第21話 2年生
春休みがスタートしたのは昨日だった。
絶対にそうだった。じゃないとおかしい。
あまりに終わるのが早い春休みに悪態をつきながら制服に着替える。
昨夜は憂鬱な気持ちで眠り、始業式の朝を迎えた。
はぁー。だるい。
1年間で俺にしてある程度人間関係を構築したつもりだったが、今日のクラス替えで下手したらまた1から人間関係を構築しないといけない。
そう考えるとすごく憂鬱だ。
何とか重い足を無理やり動かして駅まで向かう。
久々の満員電車に揺られながら、また始まってしまったとやっと現実を受け入れ始める。
電車を降りると久しぶりに歩く道に新鮮さを覚えながら学校に向かう。
いつもより早く家を出たがクラス替えの紙が貼ってある場所には人がありえない程いる。
あぁ帰ろう。
そう無意識化に思い、来た道を戻ろうとすると「何帰ろうとしてるの?」と伊吹さんの声がした。
「ん?俺は何をしてるんだ?」
「それはこっちのセリフ。
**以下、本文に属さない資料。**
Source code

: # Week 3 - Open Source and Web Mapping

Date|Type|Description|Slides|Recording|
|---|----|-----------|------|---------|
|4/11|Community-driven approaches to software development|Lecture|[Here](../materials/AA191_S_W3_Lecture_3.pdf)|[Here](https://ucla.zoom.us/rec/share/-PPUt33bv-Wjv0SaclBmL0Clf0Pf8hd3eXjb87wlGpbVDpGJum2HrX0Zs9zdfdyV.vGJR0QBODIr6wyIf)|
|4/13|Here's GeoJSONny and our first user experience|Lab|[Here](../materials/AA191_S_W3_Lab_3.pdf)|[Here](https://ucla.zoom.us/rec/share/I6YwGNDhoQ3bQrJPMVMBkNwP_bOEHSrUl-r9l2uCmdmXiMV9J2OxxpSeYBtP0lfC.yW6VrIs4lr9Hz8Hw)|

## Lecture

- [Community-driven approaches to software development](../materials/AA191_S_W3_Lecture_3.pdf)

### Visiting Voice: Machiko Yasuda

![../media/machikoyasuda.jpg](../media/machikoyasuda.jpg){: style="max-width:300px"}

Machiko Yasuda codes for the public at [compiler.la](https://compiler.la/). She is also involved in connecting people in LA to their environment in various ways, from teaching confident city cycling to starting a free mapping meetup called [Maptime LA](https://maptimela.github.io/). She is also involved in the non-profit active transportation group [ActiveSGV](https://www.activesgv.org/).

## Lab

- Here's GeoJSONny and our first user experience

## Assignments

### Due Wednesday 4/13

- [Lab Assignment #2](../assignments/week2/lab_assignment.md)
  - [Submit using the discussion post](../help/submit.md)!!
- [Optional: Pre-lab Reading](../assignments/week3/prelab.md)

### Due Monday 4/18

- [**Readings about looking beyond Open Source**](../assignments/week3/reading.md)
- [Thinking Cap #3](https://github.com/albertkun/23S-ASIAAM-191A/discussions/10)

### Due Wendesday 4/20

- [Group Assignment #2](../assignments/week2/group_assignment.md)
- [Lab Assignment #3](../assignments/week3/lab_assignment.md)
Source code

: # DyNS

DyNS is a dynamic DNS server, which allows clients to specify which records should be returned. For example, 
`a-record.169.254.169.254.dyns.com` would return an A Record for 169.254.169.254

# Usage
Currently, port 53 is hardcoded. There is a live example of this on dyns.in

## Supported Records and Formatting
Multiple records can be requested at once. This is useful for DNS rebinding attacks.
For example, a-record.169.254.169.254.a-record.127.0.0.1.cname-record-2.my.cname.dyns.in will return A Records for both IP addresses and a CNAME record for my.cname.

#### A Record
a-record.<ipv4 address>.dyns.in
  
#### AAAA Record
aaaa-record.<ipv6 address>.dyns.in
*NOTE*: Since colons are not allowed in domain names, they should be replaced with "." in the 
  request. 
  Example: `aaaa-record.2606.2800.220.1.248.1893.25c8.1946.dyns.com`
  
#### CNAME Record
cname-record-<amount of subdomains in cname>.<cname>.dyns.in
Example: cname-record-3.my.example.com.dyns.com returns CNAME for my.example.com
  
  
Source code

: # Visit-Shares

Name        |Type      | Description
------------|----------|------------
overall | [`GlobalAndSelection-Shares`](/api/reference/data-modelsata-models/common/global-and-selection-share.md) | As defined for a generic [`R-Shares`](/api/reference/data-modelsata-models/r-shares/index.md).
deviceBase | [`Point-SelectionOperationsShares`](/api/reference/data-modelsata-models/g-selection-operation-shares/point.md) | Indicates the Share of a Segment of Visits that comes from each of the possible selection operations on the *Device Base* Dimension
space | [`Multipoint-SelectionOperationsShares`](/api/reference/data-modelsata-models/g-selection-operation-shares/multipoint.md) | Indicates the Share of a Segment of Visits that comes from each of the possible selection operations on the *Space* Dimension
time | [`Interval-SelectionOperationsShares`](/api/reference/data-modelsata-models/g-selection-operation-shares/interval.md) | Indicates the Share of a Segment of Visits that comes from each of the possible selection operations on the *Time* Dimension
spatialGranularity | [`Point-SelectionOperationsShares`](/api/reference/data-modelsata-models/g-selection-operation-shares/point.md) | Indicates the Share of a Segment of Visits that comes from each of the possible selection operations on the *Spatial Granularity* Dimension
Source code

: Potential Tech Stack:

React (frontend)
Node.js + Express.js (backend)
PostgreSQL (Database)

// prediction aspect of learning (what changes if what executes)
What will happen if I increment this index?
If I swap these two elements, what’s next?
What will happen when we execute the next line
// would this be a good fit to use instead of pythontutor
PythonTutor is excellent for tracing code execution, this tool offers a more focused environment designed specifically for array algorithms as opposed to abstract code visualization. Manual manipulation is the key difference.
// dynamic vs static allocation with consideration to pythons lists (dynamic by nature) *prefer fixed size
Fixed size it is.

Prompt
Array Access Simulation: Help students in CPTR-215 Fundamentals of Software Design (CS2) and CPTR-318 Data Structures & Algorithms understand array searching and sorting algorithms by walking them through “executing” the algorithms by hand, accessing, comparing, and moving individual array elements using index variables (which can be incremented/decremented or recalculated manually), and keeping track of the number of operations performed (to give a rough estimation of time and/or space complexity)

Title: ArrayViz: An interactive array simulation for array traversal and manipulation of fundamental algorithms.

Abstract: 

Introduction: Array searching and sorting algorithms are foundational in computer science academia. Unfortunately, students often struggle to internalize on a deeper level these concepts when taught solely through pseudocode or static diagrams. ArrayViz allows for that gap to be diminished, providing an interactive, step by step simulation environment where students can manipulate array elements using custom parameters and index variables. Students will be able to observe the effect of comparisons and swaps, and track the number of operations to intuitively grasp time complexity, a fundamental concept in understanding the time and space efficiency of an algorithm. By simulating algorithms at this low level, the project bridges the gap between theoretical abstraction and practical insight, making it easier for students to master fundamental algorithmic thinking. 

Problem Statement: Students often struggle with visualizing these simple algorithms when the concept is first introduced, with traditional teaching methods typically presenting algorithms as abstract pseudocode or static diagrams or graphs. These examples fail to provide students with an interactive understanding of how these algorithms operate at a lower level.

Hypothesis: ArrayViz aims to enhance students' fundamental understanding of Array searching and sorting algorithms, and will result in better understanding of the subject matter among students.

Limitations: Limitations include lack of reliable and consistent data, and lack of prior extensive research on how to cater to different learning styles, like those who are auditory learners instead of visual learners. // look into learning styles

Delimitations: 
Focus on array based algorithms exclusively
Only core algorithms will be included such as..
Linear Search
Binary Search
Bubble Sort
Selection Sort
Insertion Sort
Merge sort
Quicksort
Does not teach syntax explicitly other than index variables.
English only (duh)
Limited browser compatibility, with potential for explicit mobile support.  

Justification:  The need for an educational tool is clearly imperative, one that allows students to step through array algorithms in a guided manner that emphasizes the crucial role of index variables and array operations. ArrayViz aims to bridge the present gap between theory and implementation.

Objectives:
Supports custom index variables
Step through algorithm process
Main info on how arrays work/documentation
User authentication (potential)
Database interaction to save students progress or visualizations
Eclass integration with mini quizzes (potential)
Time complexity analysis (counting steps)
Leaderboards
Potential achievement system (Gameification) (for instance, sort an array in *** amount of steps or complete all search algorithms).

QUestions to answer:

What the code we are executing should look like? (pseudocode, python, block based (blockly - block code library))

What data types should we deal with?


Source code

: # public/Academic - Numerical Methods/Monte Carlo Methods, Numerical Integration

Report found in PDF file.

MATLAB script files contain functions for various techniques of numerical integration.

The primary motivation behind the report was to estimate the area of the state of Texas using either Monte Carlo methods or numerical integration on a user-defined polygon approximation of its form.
春休みボケ?」
「いや、多分クラス表の所に人が多すぎて帰ろうとしてた」
「ちょっと理解出来ない。早くクラス表見るよ」
そう言って伊吹さんは俺の前を歩く。
クラス表の場所に着くが中々表が見えない。
みんな並んで待機しているが前の人が自分のクラスに興奮して「キャー」と叫んでいる。
いつからここは動物園になったのだろうか?
それから少し時間が経つとクラス表が見える場所まで来た。
何でこの学校は学年別にクラス表の場所を変えないんだ。
たかがクラス確認でここまで待たされると、文句の1つや2つ言いたくなってしまう。
「やっと見れる」
そう一言呟き自分の名前を探す。
1組は違う。2組も違う。3組も違う。4組も…
あ。池田彩斗の名前がある。
俺は今年は4組らしい。
そして少し視線を下げると下に伊吹さんの名前もある。
また同じクラスだ。
そして伊吹さんも名前を見つけたようで「良かった。誰か知ってる人が同じクラスで」と言ってくれる。
だが和真とは別のクラスになってしまった。
これは結構まずい。
クラス表を見た後、伊吹さんと教室に向かうと視線の量が凄い。
いやー。分かってたよ。一緒に歩いて教室に向かったらこうなるって。
でもあの場面で、じゃあ先行くわ。とは言えない。
少しむず痒い気持ちで新しい教室に向かうと菜々美がいきなり大きな声で出迎えてくる。
「何で彩斗と同じクラスで!和真が同じクラスじゃないの!交換してーー!」
「それはこっちのセリフだ」
「ガーン。酷くない。陽菜子ちゃん彩斗酷くない!」
「何で私に振るんですか?」
「伊吹さん無視していいぞ。こんなの1年毎回反応してたら体力持たないから」
「彩斗のばーか」
「はいはい。馬鹿ですよー」
そんな適当な返事を返して自分の指定されている席に座る。
少し時間が経つと、俺が放置した菜々美の相手をしてあげた伊吹さんが疲弊した顔で俺の後ろの席に座る。
「おつかれ」
「別に疲れてないけど」
「あ、そう」
俺かそう返事を返すと直ぐに伊吹さんの周りには人が集まってきて騒がしくなった。
なので俺はイヤホンを付けて周りの音を消す。
人気者も大変だなぁ。
曲を1曲聞き終えたと同時に隣の席に誰かが座る。
何も考えずに隣を見るとつい先日車に轢かれそうになった加藤さんが伊吹さんと菜々美を見ながら気まずそうな表情で座っていた。
だが特に声をかける暇も無く先生が教室入ってきてホームルームが始まった。
ホームルームは簡単な自己紹介、必要書類、教材の配布のみで短時間で終わった。
「じゃあ、今日はこれで終わりだ。帰った帰った」
今年も何故か担任の近藤先生がそれだけを言って教室から出ていった。
「彩斗ー!今日これから暇か?」
帰る準備をしていた俺に声をかけてきたのは桜井だ。
どうせ今からカラオケとか行くから来ないかという感じだろう。
普段なら早く学校が終わる。
=直帰。
だから即答で断るのがいつもの俺だ。
どうせ桜井も断られると思っていそうだ。
だが今の俺には中々に深刻な問題がある。
和真と違うクラスになったことでまともに話した事がある男子が桜井の他に2~3人しかいない。
なので俺はこの誘いに乗ることにした。